2. Why does Gemma use such a large vocabulary size?
- A larger vocabulary can help with coverage of the long tail of language, though there is a trade-off in efficiency between larger vocabularies and shorter sequences versus smaller vocabularies and longer sequences.
[02] Embedding Lookup
1. What is the purpose of the post-embedding rescaling step?
- The post-embedding rescaling step is necessary because the embedding parameters are shared between the input embedding lookup and the output embedding projection. The scaling factor of sqrt(hidden_size) ensures the appropriate scale for the inputs without interfering with the output projection.
2. How does the embedding similarity metric illustrate the model's understanding of language?
- The cosine similarity between embeddings of related words (e.g. colors, place names, adjectives) shows that the model has learned to associate similar words based on their contexts in the training data.
[03] Transformer Layer
1. What is the purpose of the residual layer design in Gemma?
- The residual layer design, where each layer adds its contribution to the existing representation rather than replacing it, helps prevent the hidden representation from growing exponentially and maintains a stable scale across multiple layers.
2. How does the RMSNorm help stabilize the hidden representation?
- RMSNorm divides out the root-mean-squared value of the hidden representation, resetting it to 1. This prevents the hidden representation from growing uncontrollably and causing numerical issues or saturation of nonlinearities.
[04] Attention
1. Explain the key steps in the self-attention mechanism used in Gemma.
- Gemma uses multi-query attention, where 8 independent attention operations share some parameters.
- The attention mechanism projects the input into query, key, and value vectors, computes dot product-based attention weights between queries and keys, and then takes a weighted sum of the values based on those attention weights.
- Causal masking is used to ensure each token can only attend to itself and past tokens, which is essential for autoregressive language modeling.
2. How does the rotary positional encoding (RoPE) allow the attention mechanism to capture relative position information?
- RoPE transforms the query and key vectors by rotating them based on their position in the sequence. This allows the attention weights to depend on the relative offset between tokens rather than just their absolute positions.
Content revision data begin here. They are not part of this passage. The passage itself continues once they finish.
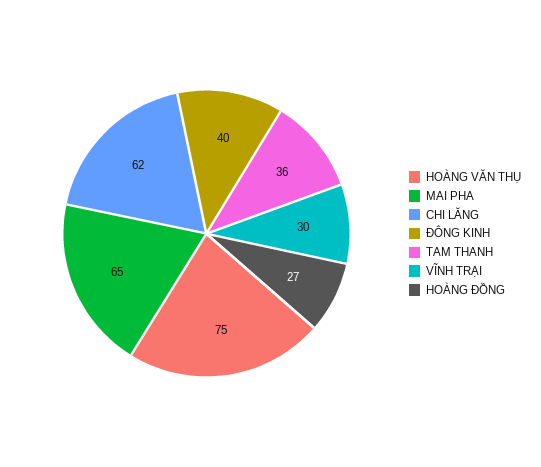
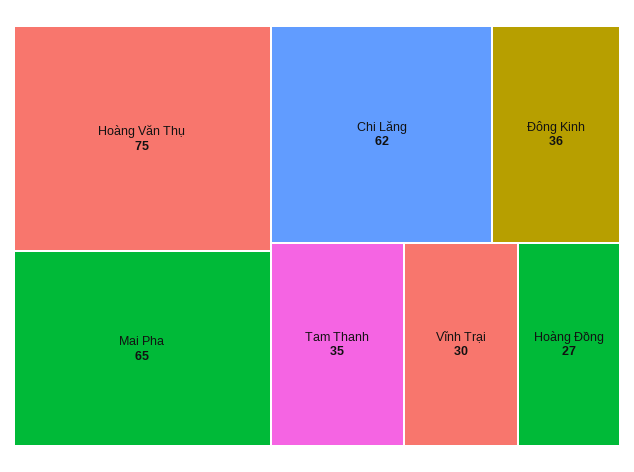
  {
    "HOÀNG VĂN THỤ": 75,
    "MAI PHA": 65,
    "CHI LĂNG": 62,
-   "ĐÔNG KINH": 40,
+   "ĐÔNG KINH": 36,
-   "TAM THANH": 36,
+   "TAM THANH": 35,
    "VĨNH TRẠI": 30,
    "HOÀNG ĐỒNG": 27
  }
- RoPE uses a range of frequencies, from high frequencies that can distinguish individual tokens to low frequencies that can ignore position entirely, giving the model flexibility in how it uses positional information.
[05] Multi-Layer Perceptron (MLP)
1. Explain the purpose and intuition behind the Gaussian Error Linear Unit (GeGLU) used in Gemma's MLP.
- The GeGLU MLP can be thought of as a piecewise-quadratic function with smooth boundaries between the pieces, allowing it to learn more complex transformations of the input representation than a simple linear projection.
- The GELU nonlinearity provides a smoother transition between active and inactive regions of the function compared to a ReLU, which may be beneficial for optimization and the overall function learned by the MLP.
2. How does the MLP component complement the attention mechanism in Gemma?
- While attention is responsible for fusing information across the context, the MLP can independently transform each token representation, making attention more efficient at its core task of modeling relationships between tokens.
[06] Final Norm and Output Projection
1. Why is the final RMSNorm layer important before the output projection?
- The final RMSNorm helps prevent the hidden representation from becoming too large in scale, which could lead to over-confident and spiky output predictions.
2. How does the output projection layer share parameters with the initial embedding lookup?
- Sharing the same embedding parameters between the input and output projections is an efficient design choice, as it reduces the total number of parameters in the model.